* DOCUMENT EXTRACT:
Fargot Password? / Help

Tag: Weekly Beer Reviews

Thirsty Thursday - Non-Alcoholic Beer Review

This weeks Thirsty Thursday will review Bitburger Drive Alcoholfrei, Buckler, and Kaliber non-alcoholics- all available in most beer stores.

Why the heck are we doing non-alcoholic beer reviews? Well… let me tell you.

There are a number of reasons why it is important to have a look at the non-alcoholic class of beers. First and most importantly our father made the choice some 20 odd years ago to give up drinking and is always on the look out to find good “Near Beers” (He’s probably spilled more beer in his earlier days than I’ve had to drink).

In honor of him, we’ve decided to help with his quest to find the best non-alcoholic cold one.

Secondly, I came across a great non-alcoholic malt beverage at the bar this week and was pleasantly surprised by what I found. Who knows, maybe there are more out there…

The Setting

After a long drive into Montreal to celebrate a friends new job- I was thirsty for a beer. We went to support his move to manage a relatively new drinking establishment called the Royal Phoenix Bar in the hip mile-end region of the city.

After quenching my thirst with a pint of Sleeman’s Honey Brown (the happy hour special) I was ready for another. With a long drive home I pondered my alternatives and being the responsible man I am I asked the bartender if he had any non-alcoholic beers available.

To which the barkeep shockingly replied, “As a matter of fact we do. Bitburger Drive. We just got it in last week and I didn’t even know it was non-alcoholic. I actually served it to some of our patrons when they asked for an import.”

From the outside these Non-Alcoholic beers look like regular beers… Lets find out if they taste similar on the inside.

Bitburger Drive Alcoholfrei
Imported from Germany
0.0 ABV

Bitburger Non Alcoholic Beer ReviewI haven’t had a non-alcoholic beer in sometime and was shocked (in a good way) after tipping this bad boy into the pint.

It poured a golden straw color with a slight froth that hung around a little. The aroma wasn’t all that powerful and smelled a bit off, which from memory is like most “near beers” I’ve sampled.

It was crisp, clean and nicely carbonated, reminding me of its father (traditional Bitburger). Often, non alcoholic beers tend to be on the sweet and sugary side but not so in the Drive’s case.

* TASK 1:
Answer these questions about the non-alcoholic beer review:
(a) What did the writer drink first at the Royal Phoenix Bar?
(b) Which country is Bitburger Drive Alcoholfrei imported from?
(c) What color did the Bitburger Drive pour?
The beer review has no connection to the entries that follow it.

* RECORD EXTRACTS:

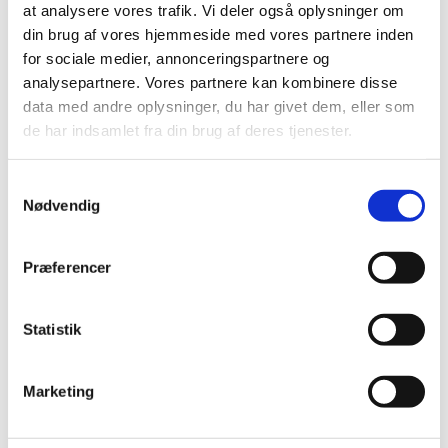
at analysere vores trafik. Vi deler også oplysninger om
2019 (159)
din brug af vores hjemmeside med vores partnere inden
2018 (150)
for sociale medier, annonceringspartnere og
analysepartnere. Vores partnere kan kombinere disse
2017 (167)
data med andre oplysninger, du har givet dem, eller som
2016 (167)
de har indsamlet fra din brug af deres tjenester.
2015 (33)
2014 (44)
Samtykkevalg
2013 (49)
Nødvendig
2012 (44)
2011 (13)
Præferencer
2010 (7)
2009 (14)
Statistik
2008 (8)
december (1)
november (2)
Marketing
oktober (2)
september (1)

* TASK 2:
Extract every line of text from the entry above, reproducing each line without change and in order. Leave the picture out.

* RESPONSE 1:
(a) A pint of Sleeman's Honey Brown, the happy hour special.
(b) Germany.
(c) A golden straw color.

* RESPONSE 2:
at analysere vores trafik. Vi deler også oplysninger om
2019 (159)
din brug af vores hjemmeside med vores partnere inden
2018 (150)
for sociale medier, annonceringspartnere og
analysepartnere. Vores partnere kan kombinere disse
2017 (167)
data med andre oplysninger, du har givet dem, eller som
2016 (167)
de har indsamlet fra din brug af deres tjenester.
2015 (33)
2014 (44)
Samtykkevalg
2013 (49)
Nødvendig
2012 (44)
2011 (13)
Præferencer
2010 (7)
2009 (14)
Statistik
2008 (8)
december (1)
november (2)
Marketing
oktober (2)
september (1)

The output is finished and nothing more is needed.